(Supplied passage)

YA Review: Songlight

Title: Songlight
Author: Moira Buffini
Edition:
Kindle ARC
Rating:
5/5

Songlight by Moira Buffini

What an absolutely gorgeous book!

The story follows three women with a form of telepathy called songlight, which they can use to find other telepaths, or ‘Torches’, and communicate in images and words. In the world of the book, two countries are at war. One values songlight, and gives their Torches important places in society, while the other fears their ability to manipulate the minds of others, and routinely sends them to be lobotomised and used as mindless servants.

Elsa cannot afford to tell anyone she has songlight – she knows she will be taken away from her family and operated on to destroy her ability. When someone close to her is imprisoned and taken away for having songlight, her distress draws another telepath to communicate with her, and they begin a long-distance friendship that must remain secret to protect them both.

Meanwhile, in the capital city, another telepath is keeping her abilities hidden as she lives and works at the top of government. As tensions rise between the warring parties, these three women find themselves at the heart of the negotiations – and risking discovery and betrayal to influence the course of the conflict.

(End Supplied passage)

Using the information:
[A] In the Songlight review, what is the form of telepathy shared by the three women called?
[B] Repeat the Songlight review word for word, everything from "The story follows" down to "protect them both.".
[C] Rewrite the Songlight review's paragraph beginning "Elsa cannot afford to tell anyone" as a shorter version that keeps its main facts.

(Data for analysis)

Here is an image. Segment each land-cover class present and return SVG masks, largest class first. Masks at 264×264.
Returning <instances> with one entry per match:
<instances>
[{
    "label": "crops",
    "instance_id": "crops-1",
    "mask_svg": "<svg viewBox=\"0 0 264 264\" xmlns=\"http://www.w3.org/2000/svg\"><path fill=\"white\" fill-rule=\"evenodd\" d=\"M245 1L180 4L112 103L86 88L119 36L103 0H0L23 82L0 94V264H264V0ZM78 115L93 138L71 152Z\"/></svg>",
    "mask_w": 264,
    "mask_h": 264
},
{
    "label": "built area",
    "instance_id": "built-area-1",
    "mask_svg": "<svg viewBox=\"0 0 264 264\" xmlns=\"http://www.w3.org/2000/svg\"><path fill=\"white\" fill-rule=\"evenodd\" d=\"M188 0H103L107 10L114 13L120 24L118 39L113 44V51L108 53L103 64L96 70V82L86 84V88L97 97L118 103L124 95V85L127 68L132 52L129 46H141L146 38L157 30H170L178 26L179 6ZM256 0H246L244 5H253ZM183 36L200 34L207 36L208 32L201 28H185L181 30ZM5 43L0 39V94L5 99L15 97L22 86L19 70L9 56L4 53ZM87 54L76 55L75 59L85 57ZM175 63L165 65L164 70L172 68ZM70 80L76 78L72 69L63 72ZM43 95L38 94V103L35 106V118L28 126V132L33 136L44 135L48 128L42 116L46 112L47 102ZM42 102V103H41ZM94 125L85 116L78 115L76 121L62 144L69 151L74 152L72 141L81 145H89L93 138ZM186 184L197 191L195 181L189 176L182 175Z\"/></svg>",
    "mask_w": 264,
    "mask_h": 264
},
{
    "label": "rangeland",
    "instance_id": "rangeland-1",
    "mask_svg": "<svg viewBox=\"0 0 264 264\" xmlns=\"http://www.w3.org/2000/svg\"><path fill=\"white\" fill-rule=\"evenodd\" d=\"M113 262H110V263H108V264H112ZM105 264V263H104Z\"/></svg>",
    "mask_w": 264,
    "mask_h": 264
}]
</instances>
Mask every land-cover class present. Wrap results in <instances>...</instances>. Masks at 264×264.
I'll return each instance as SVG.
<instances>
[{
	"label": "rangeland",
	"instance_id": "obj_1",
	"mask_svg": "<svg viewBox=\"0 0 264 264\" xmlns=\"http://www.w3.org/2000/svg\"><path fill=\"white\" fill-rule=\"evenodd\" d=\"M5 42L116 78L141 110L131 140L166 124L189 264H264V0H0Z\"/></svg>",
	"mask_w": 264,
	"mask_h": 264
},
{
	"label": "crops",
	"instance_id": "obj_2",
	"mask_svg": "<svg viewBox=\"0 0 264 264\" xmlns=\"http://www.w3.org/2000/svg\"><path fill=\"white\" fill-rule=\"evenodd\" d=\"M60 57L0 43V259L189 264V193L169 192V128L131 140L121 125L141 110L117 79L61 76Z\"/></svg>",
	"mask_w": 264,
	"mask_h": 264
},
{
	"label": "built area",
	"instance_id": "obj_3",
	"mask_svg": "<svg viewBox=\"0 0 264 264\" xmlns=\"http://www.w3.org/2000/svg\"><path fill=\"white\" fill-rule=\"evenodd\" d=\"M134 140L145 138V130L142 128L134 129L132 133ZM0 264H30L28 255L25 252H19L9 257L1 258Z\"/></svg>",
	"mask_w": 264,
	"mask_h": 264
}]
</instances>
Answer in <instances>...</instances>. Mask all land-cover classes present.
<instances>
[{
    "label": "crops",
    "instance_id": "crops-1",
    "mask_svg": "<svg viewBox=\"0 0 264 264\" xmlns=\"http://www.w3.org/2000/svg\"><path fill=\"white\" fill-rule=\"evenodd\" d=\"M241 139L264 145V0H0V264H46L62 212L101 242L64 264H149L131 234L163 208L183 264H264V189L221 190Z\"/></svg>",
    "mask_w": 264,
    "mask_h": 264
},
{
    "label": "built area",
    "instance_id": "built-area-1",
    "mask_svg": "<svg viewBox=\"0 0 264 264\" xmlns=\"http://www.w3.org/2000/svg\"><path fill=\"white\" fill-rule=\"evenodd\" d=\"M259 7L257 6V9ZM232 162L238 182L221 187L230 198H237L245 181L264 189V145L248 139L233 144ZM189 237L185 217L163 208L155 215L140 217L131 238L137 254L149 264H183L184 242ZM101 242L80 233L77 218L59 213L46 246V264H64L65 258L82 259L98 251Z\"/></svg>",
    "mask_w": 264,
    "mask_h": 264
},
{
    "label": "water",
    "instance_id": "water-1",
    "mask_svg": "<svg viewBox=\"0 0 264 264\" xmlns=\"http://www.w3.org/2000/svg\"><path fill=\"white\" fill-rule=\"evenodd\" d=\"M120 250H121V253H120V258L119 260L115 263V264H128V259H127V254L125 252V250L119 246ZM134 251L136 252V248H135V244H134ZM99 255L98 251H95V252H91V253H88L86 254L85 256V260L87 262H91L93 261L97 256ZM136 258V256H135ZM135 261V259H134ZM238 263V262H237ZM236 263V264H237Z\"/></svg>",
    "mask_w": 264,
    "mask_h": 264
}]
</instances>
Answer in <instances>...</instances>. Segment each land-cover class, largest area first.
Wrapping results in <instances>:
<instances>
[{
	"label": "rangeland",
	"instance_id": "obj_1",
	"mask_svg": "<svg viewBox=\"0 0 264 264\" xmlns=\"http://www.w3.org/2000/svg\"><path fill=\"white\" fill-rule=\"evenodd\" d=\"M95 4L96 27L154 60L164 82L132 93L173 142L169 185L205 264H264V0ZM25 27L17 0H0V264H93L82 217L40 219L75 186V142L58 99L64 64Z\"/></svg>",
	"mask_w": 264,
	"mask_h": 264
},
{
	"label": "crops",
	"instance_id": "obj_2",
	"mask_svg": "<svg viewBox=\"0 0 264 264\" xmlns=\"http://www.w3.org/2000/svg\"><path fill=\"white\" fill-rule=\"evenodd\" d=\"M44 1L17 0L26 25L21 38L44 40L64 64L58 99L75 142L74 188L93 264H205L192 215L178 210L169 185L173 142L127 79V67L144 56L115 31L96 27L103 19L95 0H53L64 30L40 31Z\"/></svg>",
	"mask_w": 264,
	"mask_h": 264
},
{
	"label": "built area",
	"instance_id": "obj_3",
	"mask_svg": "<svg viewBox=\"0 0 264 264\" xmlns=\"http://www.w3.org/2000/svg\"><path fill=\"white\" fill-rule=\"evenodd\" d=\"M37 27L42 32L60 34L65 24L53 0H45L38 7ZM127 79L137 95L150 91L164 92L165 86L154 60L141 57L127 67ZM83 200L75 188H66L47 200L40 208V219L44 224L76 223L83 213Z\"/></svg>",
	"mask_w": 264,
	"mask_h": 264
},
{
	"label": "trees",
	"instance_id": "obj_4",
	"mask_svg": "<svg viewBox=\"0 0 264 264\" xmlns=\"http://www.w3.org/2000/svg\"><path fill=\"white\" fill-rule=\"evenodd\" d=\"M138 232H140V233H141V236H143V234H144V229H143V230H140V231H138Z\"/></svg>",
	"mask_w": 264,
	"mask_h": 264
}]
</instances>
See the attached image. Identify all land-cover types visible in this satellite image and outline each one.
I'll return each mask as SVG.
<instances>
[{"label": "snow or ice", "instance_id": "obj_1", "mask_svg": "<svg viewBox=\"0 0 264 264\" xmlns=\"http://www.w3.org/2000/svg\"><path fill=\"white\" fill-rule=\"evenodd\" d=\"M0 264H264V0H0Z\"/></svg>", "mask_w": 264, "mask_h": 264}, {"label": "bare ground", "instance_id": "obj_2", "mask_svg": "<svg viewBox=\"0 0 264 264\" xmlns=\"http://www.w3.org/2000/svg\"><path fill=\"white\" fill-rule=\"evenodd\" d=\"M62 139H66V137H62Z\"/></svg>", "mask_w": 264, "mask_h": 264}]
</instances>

(End Data for analysis)

Exercise responses:
[A] Songlight.

[B]
The story follows three women with a form of telepathy called songlight, which they can use to find other telepaths, or ‘Torches’, and communicate in images and words. In the world of the book, two countries are at war. One values songlight, and gives their Torches important places in society, while the other fears their ability to manipulate the minds of others, and routinely sends them to be lobotomised and used as mindless servants.

Elsa cannot afford to tell anyone she has songlight – she knows she will be taken away from her family and operated on to destroy her ability. When someone close to her is imprisoned and taken away for having songlight, her distress draws another telepath to communicate with her, and they begin a long-distance friendship that must remain secret to protect them both.

[C] Elsa hides her songlight, knowing she would be taken from her family and operated on to destroy it. When someone close to her is imprisoned for having songlight, her distress draws another telepath to contact her. The two begin a secret long-distance friendship to protect them both.